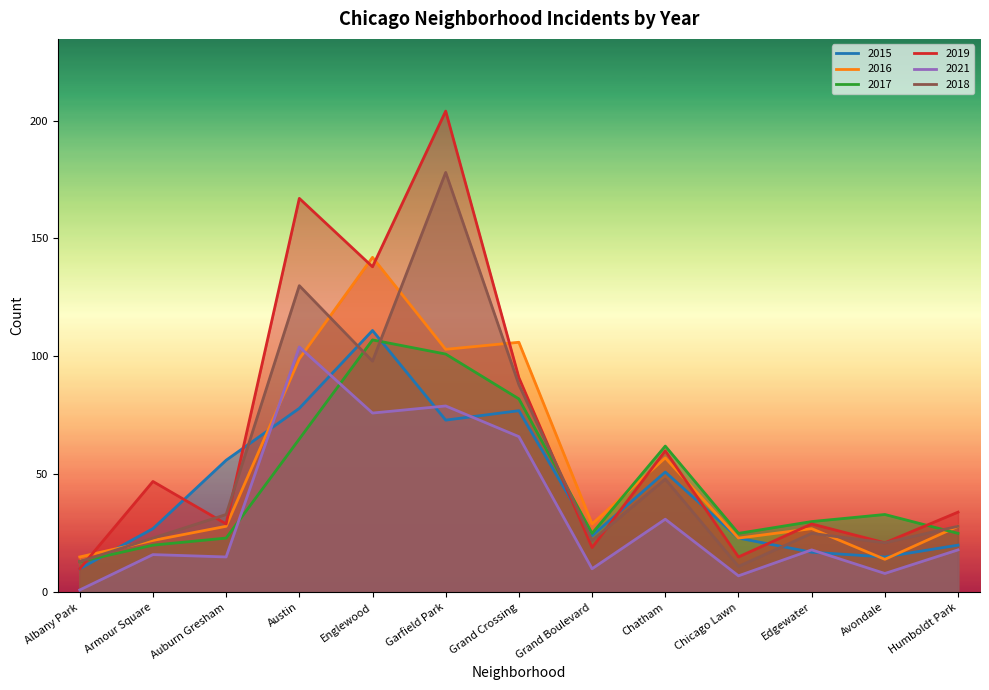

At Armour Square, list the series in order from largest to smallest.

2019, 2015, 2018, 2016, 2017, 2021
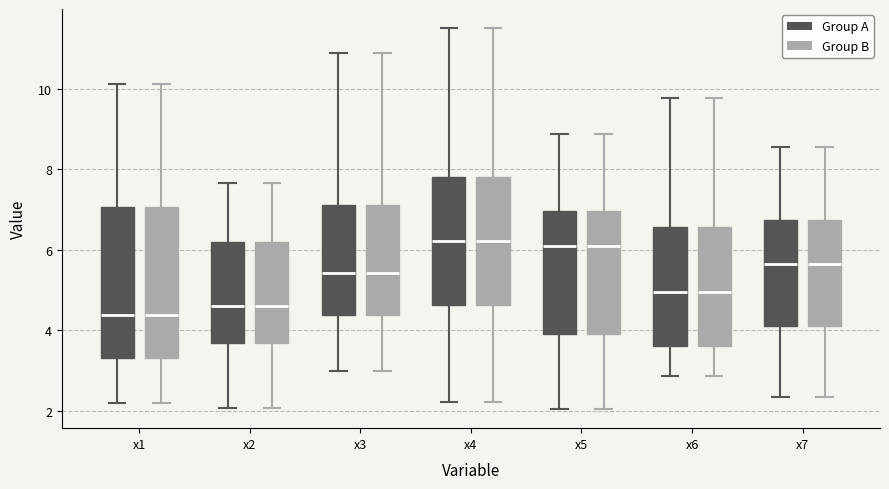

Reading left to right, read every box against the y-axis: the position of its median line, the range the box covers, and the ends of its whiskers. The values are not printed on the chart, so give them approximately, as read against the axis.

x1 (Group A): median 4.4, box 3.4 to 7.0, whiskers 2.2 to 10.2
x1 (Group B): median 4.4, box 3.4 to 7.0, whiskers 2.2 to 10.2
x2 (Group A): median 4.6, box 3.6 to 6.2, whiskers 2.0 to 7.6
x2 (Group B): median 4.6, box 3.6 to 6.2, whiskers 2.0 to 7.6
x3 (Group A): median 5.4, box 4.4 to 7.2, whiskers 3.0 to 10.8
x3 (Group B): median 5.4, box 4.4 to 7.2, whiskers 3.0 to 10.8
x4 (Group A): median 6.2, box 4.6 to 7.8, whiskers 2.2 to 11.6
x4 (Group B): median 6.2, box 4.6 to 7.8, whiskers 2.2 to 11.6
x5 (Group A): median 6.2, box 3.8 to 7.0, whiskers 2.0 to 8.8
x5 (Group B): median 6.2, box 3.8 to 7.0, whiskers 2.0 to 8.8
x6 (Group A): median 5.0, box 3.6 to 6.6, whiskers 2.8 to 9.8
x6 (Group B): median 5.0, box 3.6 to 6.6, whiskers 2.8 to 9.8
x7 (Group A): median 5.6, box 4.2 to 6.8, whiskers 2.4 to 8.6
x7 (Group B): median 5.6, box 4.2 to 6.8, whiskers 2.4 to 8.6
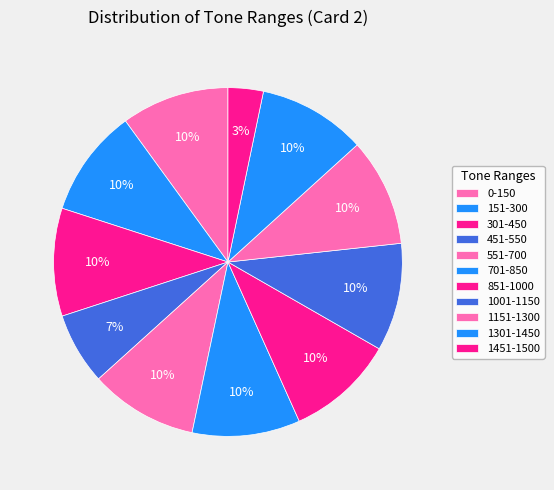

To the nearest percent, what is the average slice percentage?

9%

•••••

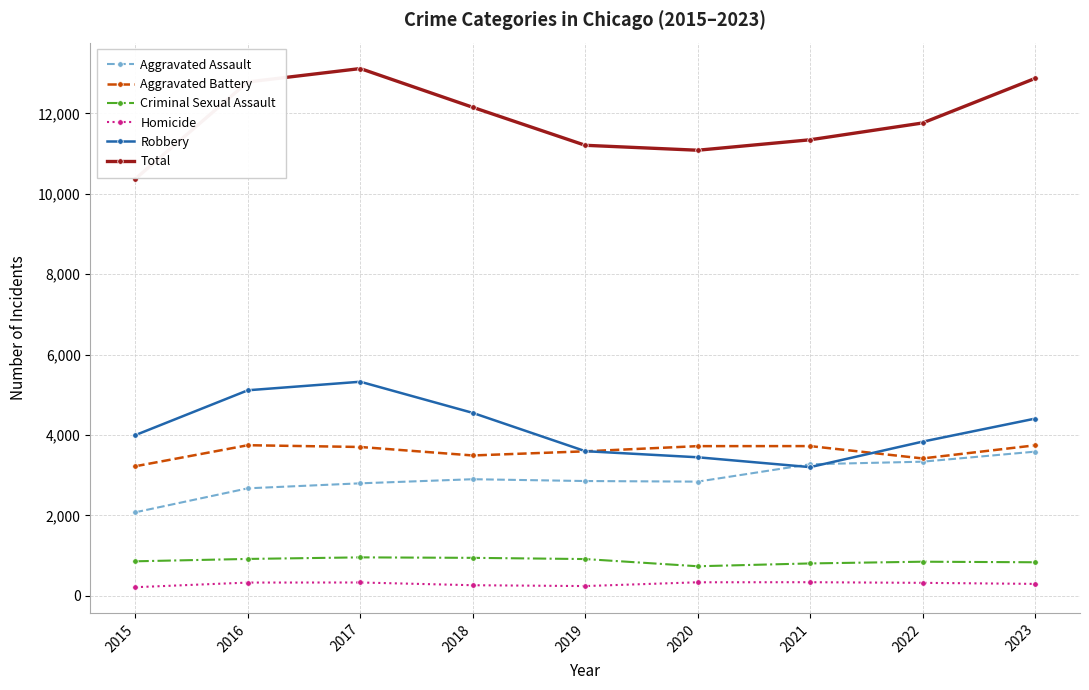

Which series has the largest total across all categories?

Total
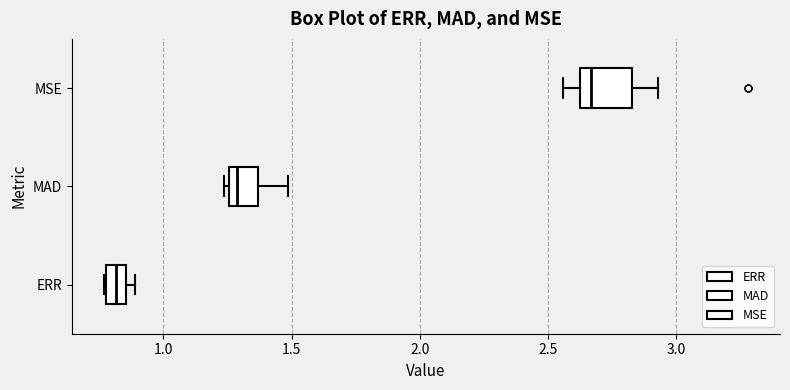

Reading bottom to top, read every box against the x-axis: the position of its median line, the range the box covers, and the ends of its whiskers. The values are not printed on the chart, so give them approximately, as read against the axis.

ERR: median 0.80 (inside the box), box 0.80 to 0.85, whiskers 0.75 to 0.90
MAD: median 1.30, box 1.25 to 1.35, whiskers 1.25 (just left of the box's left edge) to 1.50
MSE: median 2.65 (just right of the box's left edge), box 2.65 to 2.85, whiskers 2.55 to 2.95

•••••

- Exercise -
Find each line in the entries above that contains the word "series" and copy those lines out in full.

- Result -
At Armour Square, list the series in order from largest to smallest.
Which series has the largest total across all categories?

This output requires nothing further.